Yine Kaplan’dan edindiğim bilgileri aktararak devam edeyim; Pardus projesi, öyle sanıldığı gibi sonlandırılmış değil. Sadece yönetim değişikliği ve yeniden yapılanma sürecinin bir durağanlığı var. Halen Vestel ile birlikte FATİH projesi kapsamında okullara dağıtılacak akıllı tahtalarda Pardus kullanılması için testler yapılmış ve büyük oranda başarı sağlanmış.
Kaplan’dan bu yılın sonuna kadar uzun dönem destekli kurumsal bir sürüm çıkarma hedefleri olduğunu da öğreniyorum. Sadece bununla da kalmayacak, sunucu, akıllı sistem ve mobil sürümler ilerleyen dönemlerde geliştirilecek. Pardus kullanıcı topluluğu ve etkin bir eko sistem oluşturulması için de planları var TÜBİTAK’ın. Üniversitelerde etkinlikler, çalışma grupları, eğitim çalışmaları, seminerler yapılması planlanıyor.
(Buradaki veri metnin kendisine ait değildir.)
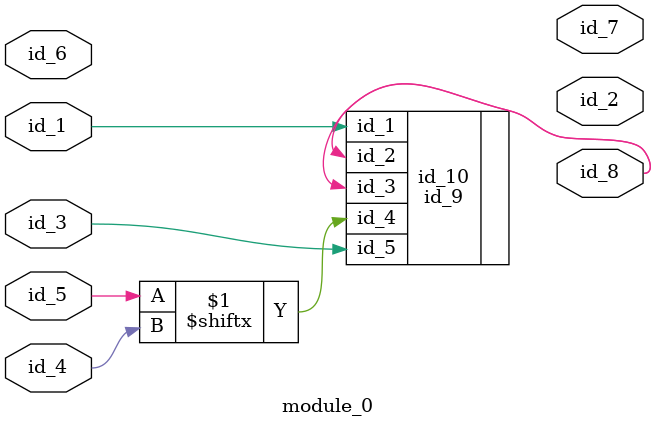
<source format=v>
module module_0 (
    id_1,
    id_2,
    id_3,
    id_4,
    id_5,
    id_6,
    id_7,
    id_8
);
  output id_8;
  output id_7;
  input id_6;
  input id_5;
  input id_4;
  input id_3;
  output id_2;
  input id_1;
  id_9 id_10 (
      .id_3(id_8),
      .id_4(id_5[id_4]),
      .id_2(id_4),
      .id_5(id_3),
      .id_2(id_8),
      .id_1(id_1)
  );
endmodule

</source>
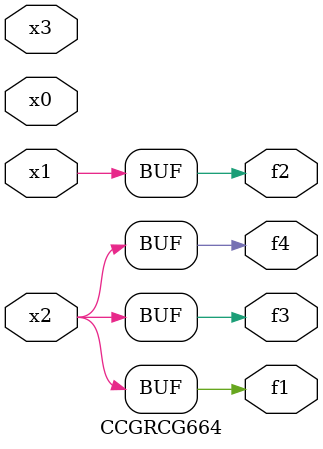
<source format=v>
module CCGRCG664(
	input x0, x1, x2, x3,
	output f1, f2, f3, f4
);
	assign f1 = x2;
	assign f2 = x1;
	assign f3 = x2;
	assign f4 = x2;
endmodule

</source>
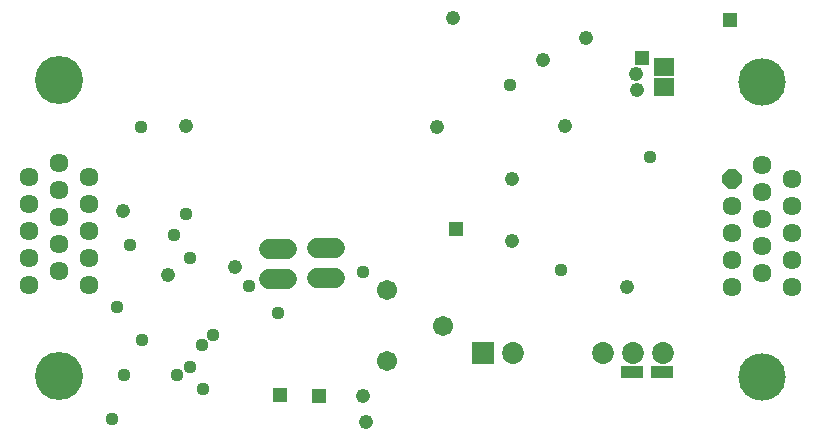
<source format=gbs>
G75*
G70*
%OFA0B0*%
%FSLAX24Y24*%
%IPPOS*%
%LPD*%
%AMOC8*
5,1,8,0,0,1.08239X$1,22.5*
%
%ADD10C,0.0634*%
%ADD11C,0.1600*%
%ADD12R,0.0671X0.0592*%
%ADD13OC8,0.0634*%
%ADD14C,0.1582*%
%ADD15C,0.0680*%
%ADD16C,0.0674*%
%ADD17R,0.0730X0.0730*%
%ADD18C,0.0730*%
%ADD19R,0.0780X0.0440*%
%ADD20C,0.0437*%
%ADD21C,0.0476*%
%ADD22R,0.0476X0.0476*%
D10*
X006062Y006197D03*
X007062Y006647D03*
X006062Y007097D03*
X007062Y007547D03*
X008062Y007997D03*
X007062Y008447D03*
X006062Y008897D03*
X007062Y009347D03*
X008062Y009797D03*
X007062Y010247D03*
X006062Y009797D03*
X008062Y008897D03*
X006062Y007997D03*
X008062Y007097D03*
X008062Y006197D03*
X029503Y006138D03*
X030503Y006588D03*
X031503Y006138D03*
X031503Y007038D03*
X030503Y007488D03*
X031503Y007938D03*
X030503Y008388D03*
X031503Y008838D03*
X030503Y009288D03*
X031503Y009738D03*
X030503Y010188D03*
X029503Y008838D03*
X029503Y007938D03*
X029503Y007038D03*
D11*
X007062Y003171D03*
X007062Y013014D03*
D12*
X027235Y012793D03*
X027235Y013462D03*
D13*
X029503Y009738D03*
D14*
X030503Y012955D03*
X030503Y003112D03*
D15*
X016248Y006427D02*
X015648Y006427D01*
X014653Y006407D02*
X014053Y006407D01*
X014053Y007407D02*
X014653Y007407D01*
X015648Y007427D02*
X016248Y007427D01*
D16*
X017995Y006022D03*
X019845Y004840D03*
X017995Y003659D03*
D17*
X021204Y003915D03*
D18*
X022204Y003915D03*
X025204Y003915D03*
X026204Y003915D03*
X027204Y003915D03*
D19*
X027168Y003305D03*
X026168Y003305D03*
D20*
X023802Y006691D03*
X017188Y006612D03*
X014373Y005273D03*
X013408Y006159D03*
X011420Y007104D03*
X010908Y007852D03*
X011302Y008561D03*
X009412Y007518D03*
X008979Y005451D03*
X009826Y004348D03*
X011834Y004191D03*
X012208Y004525D03*
X011440Y003443D03*
X011007Y003207D03*
X011853Y002734D03*
X009215Y003187D03*
X008822Y001730D03*
X026774Y010470D03*
X022109Y012852D03*
X009786Y011455D03*
D21*
X011282Y011494D03*
X009196Y008659D03*
X012936Y006789D03*
X010692Y006533D03*
X017208Y002498D03*
X017286Y001612D03*
X025995Y006120D03*
X022149Y007655D03*
X022149Y009722D03*
X023920Y011494D03*
X026341Y012695D03*
X026302Y013226D03*
X024629Y014427D03*
X023192Y013679D03*
X020180Y015096D03*
X019649Y011474D03*
D22*
X026479Y013766D03*
X029432Y015018D03*
X020298Y008069D03*
X015711Y002498D03*
X014412Y002518D03*
M02*

</source>
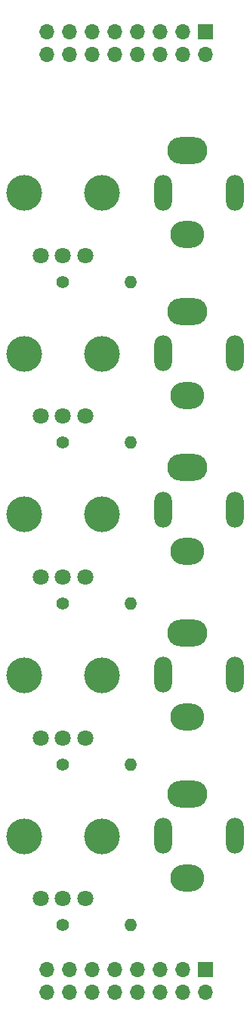
<source format=gts>
%TF.GenerationSoftware,KiCad,Pcbnew,(6.0.1)*%
%TF.CreationDate,2022-10-08T14:45:25-04:00*%
%TF.ProjectId,SYNTH-CTLS-5-01,53594e54-482d-4435-944c-532d352d3031,1*%
%TF.SameCoordinates,Original*%
%TF.FileFunction,Soldermask,Top*%
%TF.FilePolarity,Negative*%
%FSLAX46Y46*%
G04 Gerber Fmt 4.6, Leading zero omitted, Abs format (unit mm)*
G04 Created by KiCad (PCBNEW (6.0.1)) date 2022-10-08 14:45:25*
%MOMM*%
%LPD*%
G01*
G04 APERTURE LIST*
%ADD10C,4.000000*%
%ADD11C,1.800000*%
%ADD12C,1.400000*%
%ADD13O,1.400000X1.400000*%
%ADD14O,4.500000X3.000000*%
%ADD15O,3.800000X3.000000*%
%ADD16O,2.000000X4.000000*%
%ADD17R,1.700000X1.700000*%
%ADD18O,1.700000X1.700000*%
G04 APERTURE END LIST*
D10*
%TO.C,RV4*%
X109900000Y-82550000D03*
X101100000Y-82550000D03*
D11*
X108000000Y-89550000D03*
X105500000Y-89550000D03*
X103000000Y-89550000D03*
%TD*%
D12*
%TO.C,R4*%
X105500000Y-92500000D03*
D13*
X113120000Y-92500000D03*
%TD*%
D10*
%TO.C,RV2*%
X101100000Y-46550000D03*
X109900000Y-46550000D03*
D11*
X108000000Y-53550000D03*
X105500000Y-53550000D03*
X103000000Y-53550000D03*
%TD*%
D10*
%TO.C,RV5*%
X101100000Y-100550000D03*
X109900000Y-100550000D03*
D11*
X108000000Y-107550000D03*
X105500000Y-107550000D03*
X103000000Y-107550000D03*
%TD*%
D14*
%TO.C,J5*%
X119400000Y-77800000D03*
D15*
X119400000Y-87200000D03*
D16*
X124800000Y-82500000D03*
X116700000Y-82500000D03*
%TD*%
D14*
%TO.C,J6*%
X119400000Y-95800000D03*
D15*
X119400000Y-105200000D03*
D16*
X124800000Y-100500000D03*
X116700000Y-100500000D03*
%TD*%
D12*
%TO.C,R5*%
X105500000Y-110500000D03*
D13*
X113120000Y-110500000D03*
%TD*%
D14*
%TO.C,J2*%
X119400000Y-23800000D03*
D15*
X119400000Y-33200000D03*
D16*
X124800000Y-28500000D03*
X116700000Y-28500000D03*
%TD*%
D17*
%TO.C,J10*%
X121500000Y-10500000D03*
D18*
X121500000Y-13040000D03*
X118960000Y-10500000D03*
X118960000Y-13040000D03*
X116420000Y-10500000D03*
X116420000Y-13040000D03*
X113880000Y-10500000D03*
X113880000Y-13040000D03*
X111340000Y-10500000D03*
X111340000Y-13040000D03*
X108800000Y-10500000D03*
X108800000Y-13040000D03*
X106260000Y-10500000D03*
X106260000Y-13040000D03*
X103720000Y-10500000D03*
X103720000Y-13040000D03*
%TD*%
D12*
%TO.C,R3*%
X105500000Y-74500000D03*
D13*
X113120000Y-74500000D03*
%TD*%
D17*
%TO.C,J11*%
X121500000Y-115460000D03*
D18*
X121500000Y-118000000D03*
X118960000Y-115460000D03*
X118960000Y-118000000D03*
X116420000Y-115460000D03*
X116420000Y-118000000D03*
X113880000Y-115460000D03*
X113880000Y-118000000D03*
X111340000Y-115460000D03*
X111340000Y-118000000D03*
X108800000Y-115460000D03*
X108800000Y-118000000D03*
X106260000Y-115460000D03*
X106260000Y-118000000D03*
X103720000Y-115460000D03*
X103720000Y-118000000D03*
%TD*%
D14*
%TO.C,J4*%
X119400000Y-59300000D03*
D15*
X119400000Y-68700000D03*
D16*
X124800000Y-64000000D03*
X116700000Y-64000000D03*
%TD*%
D10*
%TO.C,RV1*%
X109900000Y-28550000D03*
X101100000Y-28550000D03*
D11*
X108000000Y-35550000D03*
X105500000Y-35550000D03*
X103000000Y-35550000D03*
%TD*%
D12*
%TO.C,R1*%
X105500000Y-38500000D03*
D13*
X113120000Y-38500000D03*
%TD*%
D10*
%TO.C,RV3*%
X109900000Y-64550000D03*
X101100000Y-64550000D03*
D11*
X108000000Y-71550000D03*
X105500000Y-71550000D03*
X103000000Y-71550000D03*
%TD*%
D12*
%TO.C,R2*%
X105500000Y-56500000D03*
D13*
X113120000Y-56500000D03*
%TD*%
D15*
%TO.C,J3*%
X119400000Y-51200000D03*
D14*
X119400000Y-41800000D03*
D16*
X124800000Y-46500000D03*
X116700000Y-46500000D03*
%TD*%
M02*

</source>
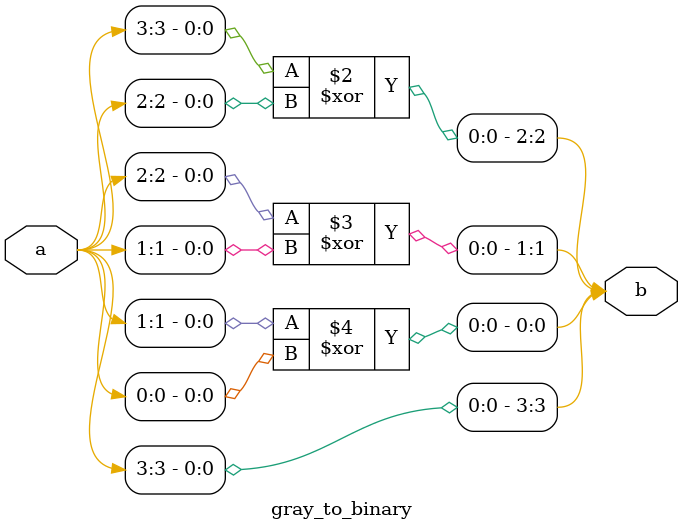
<source format=v>
module gray_to_binary(
input [3:0]a,
output reg [3:0]b);
always @(*)begin
b[3]=a[3];
b[2]=a[3]^a[2];
b[1]=a[2]^a[1];
b[0]=a[1]^a[0];
end
endmodule


</source>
Her ne kadar, “Pardus öldü, bitti” denilse de, Ahmet Kaplan’ın şu sözleri gelecek için bize umut veriyor: “Biz hiç bir şekilde moral ve motivasyonumuzu yitirmedik. Pardus her zamankinden daha hızlı koşacak, birincil hedefimiz bu. Tüm yapılanma süreçlerinde olduğu gibi biraz sessizlik oluştu. Bu daha güçlü bir başlangıcın zaman kazanımıydı.”
Bitirirken bir not daha ilave edeyim: Pardus’un daha önceki yönetimi, Pardus’u TÜBİTAK’ın daha doğrusu Türk halkının özgürce kullanabileceği bir ürün olarak görmek yerine, kendi malları gibi görmek gibi bir yaklaşımı benimsemişti. Bir kullanıcının, bilgisayarına Pardus logosu yapıştırmak için bile TÜBİTAK’tan izin alması gerektiği gibi uç fikirler havada uçuşuyor; Pardus Kullanıcıları Derneği, Pardus kelimesini TÜBİTAK’tan izinsiz olarak adında kullandığı gerekçesiyle dava ediliyor; derneğin kurucuları, Pardus sevdasının bedelini adliye koridorlarını arşınlayarak ödüyorlardı. Umarım, bundan sonra bu hatalar tekrarlanmaz ve Pardus, herkesin özgürce kullanabileceği bir yazılım olarak daha geniş kitlelere ulaşır.